The Boston Civic Orchestra performs works of Rossini, Mozart Bizet, Brahms and Georges Hue at the Colby-Sawyer College’s Sawyer Center Theater in New London on Saturday night at 7:30. For tickets ($5 to $25) and more information about this and subsequent concerts (passes for the full series cost $100) in the Summer Music Associates series, visit summermusicassociates.org or call 603-526-8234. Tickets also are available in New London at the Tatewell Gallery, Morgan Hill Bookstore and the chamber of commerce.

Anne Mapplebeck and Peter Neri of the ensemble Still More Cats cover a wide range of bands and genres on the common in Strafford on Tuesday night at 6. While admission is free, donations are welcome.

The country ensemble Oxford & Clark plays country at Lyman Point Park in White River Junction on Wednesday night at 6:30.

Dance

The Raqs Salaam Dance Theater troupe performs at Colburn Park in Lebanon on Monday night at 6:30. A free introduction to belly dancing follows the performance.

Bar and Club Circuit

The blues ensemble Kid Pinky performs at the Taverne on the Square in Claremont tonight at 7. Jack Lawless and Rebecca Mae play a set of country on Friday night at 8, followed by The Squids on Saturday night at 8.

Glass Half Full pulls into Windsor Station tonight at 7:30 to play a set of rock. Following the ensemble to the stage is the Burlington-based, experimental rock-fusion band Swimmer on Friday night at 9:30.

Singer-guitarist David Greenfield performs in the tavern at Jesse’s in Hanover on Friday evening starting at 5.

Singer-songwriter Chris Powers kicks off the weekend of music at Salt hill Pub in West Lebanon on Friday night at 8. And on Saturday night at 9, singer-songwriter Tequila Jim debuts at the venue.

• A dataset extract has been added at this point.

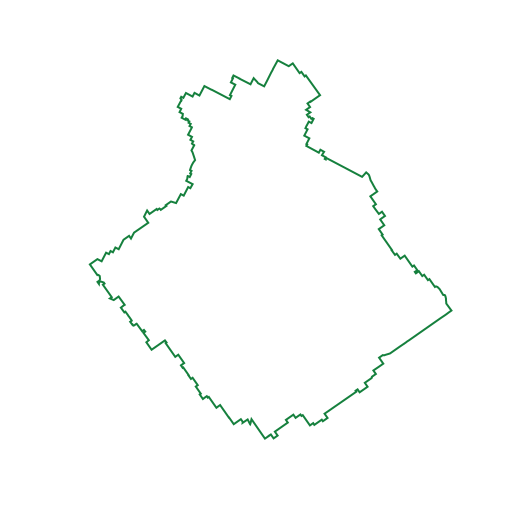 Quairading, Western Australia, Australia, rotated 55°
{"feature_id": "25037944B17943761568072", "entity_name": "Quairading", "entity_type": "district", "adm_level": 2, "iso_a3": "AUS", "parent_name": "Australia", "parent_adm1": "Western Australia", "projection": "orthographic", "projection_center": [117.41, -32.015], "detail": "fine", "context": "isolated", "style": "outline", "palette": "green", "viewbox_px": 512, "rotation_deg": 55, "n_neighbors": 0, "source": "geoboundaries", "source_scale": "gbopen_adm2", "svg_char_len": 5673}
<svg xmlns="http://www.w3.org/2000/svg" viewBox="0 0 512 512"><g transform="rotate(55 256 256)"><path d="M167.6,396.9L180.5,396.9L180.5,396.5L181.3,395.9L182.8,395.5L185.5,397.0L186.3,398.3L186.3,400.7L188.8,400.7L187.5,399.6L187.5,398.2L187.9,398.0L188.1,397.6L190.4,395.9L191.7,395.9L191.7,397.9L207.0,397.8L207.0,400.0L210.5,397.8L210.4,391.8L220.7,391.6L220.6,393.0L220.7,394.2L220.7,394.6L220.8,395.6L220.8,396.3L226.7,396.2L226.7,394.9L230.6,394.8L230.8,394.8L231.9,394.9L232.8,394.8L233.5,394.8L234.9,394.8L235.4,394.8L235.8,394.8L236.9,394.8L237.7,394.9L237.7,396.8L241.3,396.7L241.3,396.4L242.7,396.4L242.8,396.2L242.9,395.8L243.0,395.5L242.9,392.7L243.0,392.6L252.3,392.4L252.3,390.2L254.4,390.1L254.4,392.3L263.5,392.1L263.8,395.3L272.9,395.3L272.9,379.0L275.5,378.9L275.5,380.0L292.3,380.0L292.3,376.3L302.5,376.3L302.5,380.2L305.6,380.2L305.6,379.5L313.6,379.5L314.3,379.5L314.9,379.5L314.9,379.8L319.4,379.8L319.4,377.8L328.4,377.8L328.4,380.2L337.1,380.2L337.1,381.5L342.7,381.5L342.6,379.8L342.6,376.7L344.4,376.7L344.4,375.5L357.6,375.5L357.5,370.9L372.9,370.9L372.9,370.7L381.0,370.7L381.0,362.0L384.2,362.0L385.0,362.7L385.1,356.6L388.7,357.1L390.1,357.3L390.3,357.3L390.5,357.3L390.2,356.8L387.1,353.3L388.9,353.3L406.0,353.4L410.7,353.4L410.8,348.5L410.6,348.5L410.7,346.2L415.5,346.2L415.5,341.3L410.7,341.3L410.7,336.6L410.7,333.3L410.7,325.5L407.4,325.5L407.4,316.4L411.3,316.4L411.3,310.5L413.1,310.5L413.2,309.0L425.7,309.0L425.7,305.0L427.8,305.1L427.8,296.0L429.7,296.0L429.7,290.3L424.5,290.3L424.6,271.7L424.7,251.9L424.7,251.7L423.5,251.7L423.5,249.3L427.1,249.3L427.1,239.6L422.3,239.6L422.3,236.0L422.3,234.8L422.3,233.9L422.3,232.7L422.3,231.3L422.2,231.1L422.0,230.8L421.8,230.7L421.6,230.6L421.5,230.4L421.4,230.2L421.4,229.9L421.4,225.5L417.1,225.5L417.2,218.6L417.2,218.4L417.2,218.2L417.2,217.8L417.2,217.7L417.2,216.6L417.2,213.5L415.0,213.5L410.2,213.5L409.9,213.5L409.9,209.0L410.2,208.7L410.7,208.2L410.8,208.1L410.9,207.8L411.0,207.4L411.5,205.8L412.3,203.4L412.6,202.4L412.7,202.2L412.7,201.9L412.7,201.6L412.7,201.2L412.7,200.9L412.7,199.5L412.7,198.9L412.7,190.0L412.8,182.8L412.7,181.3L412.8,179.3L412.8,176.4L412.8,175.4L412.8,170.0L412.8,162.1L412.8,160.0L412.8,148.3L412.8,145.9L412.8,144.1L412.8,140.3L412.9,135.5L412.9,133.4L412.8,130.5L412.8,129.4L412.8,127.2L404.1,127.4L402.5,126.4L401.5,125.9L401.1,125.7L400.8,125.5L400.6,125.3L400.3,125.1L400.2,125.0L400.0,124.9L399.8,124.8L399.6,124.7L399.4,124.6L399.0,124.5L398.5,124.3L397.8,124.0L397.7,123.9L396.4,123.8L396.2,123.8L395.4,124.9L395.3,125.0L388.8,124.6L388.4,124.6L388.2,124.6L385.6,125.1L385.4,125.1L385.2,125.3L384.1,126.0L384.0,126.3L384.0,127.2L374.4,127.2L374.4,129.0L367.8,129.0L367.8,131.3L361.9,131.3L361.9,135.0L360.1,135.0L360.2,132.0L354.4,132.0L354.4,134.0L341.0,134.0L341.0,134.9L341.0,139.3L334.8,139.4L334.8,141.5L329.1,141.6L329.1,141.2L311.1,141.2L311.1,140.0L304.4,140.0L304.4,136.4L304.4,135.1L304.4,134.9L304.4,133.3L298.4,133.3L297.3,133.3L297.2,132.2L297.2,131.8L297.2,131.2L297.2,130.4L297.2,127.4L292.0,127.4L292.0,131.2L286.1,131.4L282.4,131.4L282.4,128.1L272.7,128.1L272.7,119.7L270.9,119.7L269.2,119.7L268.2,119.6L266.9,119.4L266.2,119.4L264.7,119.2L262.2,118.9L261.1,118.8L259.7,118.7L257.7,118.0L255.6,117.3L254.0,117.0L250.7,117.8L251.5,121.3L251.9,123.2L252.0,123.7L216.2,142.1L216.3,142.4L216.5,143.0L216.7,143.3L216.9,143.5L216.7,143.6L215.9,144.0L215.6,143.4L215.1,142.3L211.3,144.2L210.9,143.4L209.9,141.1L209.7,140.5L205.9,142.3L207.4,145.3L205.1,146.4L202.7,147.6L199.5,149.2L194.7,151.6L194.0,150.1L193.2,150.5L190.2,144.8L185.1,147.4L181.8,141.1L179.7,142.2L178.1,139.5L178.1,139.3L178.0,139.1L176.2,135.7L178.9,134.3L176.7,130.1L175.4,130.7L175.5,131.9L175.4,132.0L172.5,132.0L172.5,133.3L169.5,133.3L169.5,129.1L165.0,131.1L165.0,126.3L160.6,126.3L160.6,122.9L161.0,122.9L161.0,111.3L136.7,111.6L136.8,113.2L131.2,113.2L131.2,115.4L119.3,115.4L119.3,117.1L119.3,120.1L119.3,120.3L108.2,126.0L112.6,134.9L112.8,135.1L113.3,136.0L113.6,136.6L114.4,138.3L118.2,145.3L119.0,146.8L121.7,152.0L115.6,155.2L115.3,155.2L114.1,155.2L112.6,155.4L110.7,155.7L109.0,155.9L110.6,159.0L111.5,160.7L111.8,161.3L112.2,162.0L101.3,167.8L101.2,167.7L95.2,170.9L96.5,173.3L97.2,172.9L99.4,177.0L103.8,174.7L109.3,185.1L110.8,184.3L112.5,187.5L107.3,190.2L94.4,196.9L94.3,197.1L87.2,200.8L92.1,210.3L87.1,212.8L89.0,216.5L82.3,219.9L84.8,224.8L82.7,225.9L83.5,227.5L85.5,227.4L85.9,228.0L85.7,228.1L89.0,234.6L92.5,232.8L94.3,236.1L97.6,234.4L98.5,235.2L99.2,235.7L99.3,236.0L100.1,237.6L103.8,235.7L103.1,234.4L105.1,233.4L105.6,234.4L107.5,233.4L108.2,234.8L110.3,233.7L111.4,235.9L113.8,234.7L114.3,235.5L117.7,242.1L121.7,240.1L123.2,243.1L126.1,241.7L127.2,244.0L127.7,243.9L127.9,243.8L128.2,243.8L128.9,243.4L129.2,243.2L129.7,243.0L129.8,243.0L132.5,248.3L134.3,248.5L134.6,248.5L134.9,248.6L135.3,248.7L136.3,249.0L137.6,249.4L138.7,249.7L142.5,250.9L143.2,253.1L143.3,253.5L143.4,253.8L143.6,254.1L143.7,254.4L144.5,256.0L145.1,257.1L145.6,257.8L146.0,258.4L147.7,260.7L147.8,260.8L149.3,260.0L150.0,261.4L150.6,262.5L151.7,262.0L153.3,265.0L151.5,265.9L151.3,266.1L151.5,266.4L152.5,267.3L153.0,267.7L153.2,267.9L153.5,268.3L154.4,270.0L160.8,266.7L162.8,270.9L160.6,272.0L161.8,274.3L165.1,280.6L162.2,282.1L166.8,291.1L162.6,294.4L162.6,300.8L163.6,300.7L163.6,307.5L163.2,307.5L162.9,307.5L161.7,307.9L161.7,310.4L160.5,310.4L160.5,319.1L156.3,319.1L157.1,320.6L158.9,323.9L159.6,325.2L167.0,325.2L167.0,327.5L166.9,342.5L170.0,348.4L166.7,348.4L166.7,355.2L171.7,364.6L168.4,366.3L170.9,371.1L168.5,372.3L170.1,375.4L167.3,376.9L171.8,385.5L167.6,387.7L167.6,396.9Z" fill="none" stroke="#15803d" stroke-width="2"/></g></svg>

Acoustic Truffle appears at the Salt hill Pub in downtown Lebanon on Friday night at 9, followed on Saturday night at 8 by Alex Smith & The Mountain Sound.

Alex Smith & The Mountain Sound play Salt hill Pub in Newport on Friday night at 9. Guitarist Ted Mortimer performs there on Saturday night at 8.

Singer-songwriter Luke Johanson plays the Salt hill Pub in Hanover on Saturday night at 8.

Singer-guitarist Fred Kelecy appears at the Stone Arch Bakery in Lebanon on Saturday from 11 a.m. to 1 p.m.

Open Mics

Jim Yeager hosts an open mic at ArtisTree Community Arts Center in South Pomfret tonight at 7.

Ramunto’s Brick & Brew Pizza in Bridgewater hosts an open mic starting at 7:30 on Thursday nights. Participants get a free large cheese pizza.

String players of all ages and abilities are welcome at the weekly acoustic jam session at South Royalton’s BALE Commons on Friday night from 6:30 to 10.

Joe Stallsmith leads a weekly hootenanny of Americana, folk and bluegrass at Salt hill Pub in Hanover on Monday nights at 6.

Bradford’s Colatina Exit holds an open mic on Tuesday nights at 8.

Jim Yeager hosts his weekly open mic at Hartland’s Skunk Hollow Tavern at 8:30 on Wednesday night.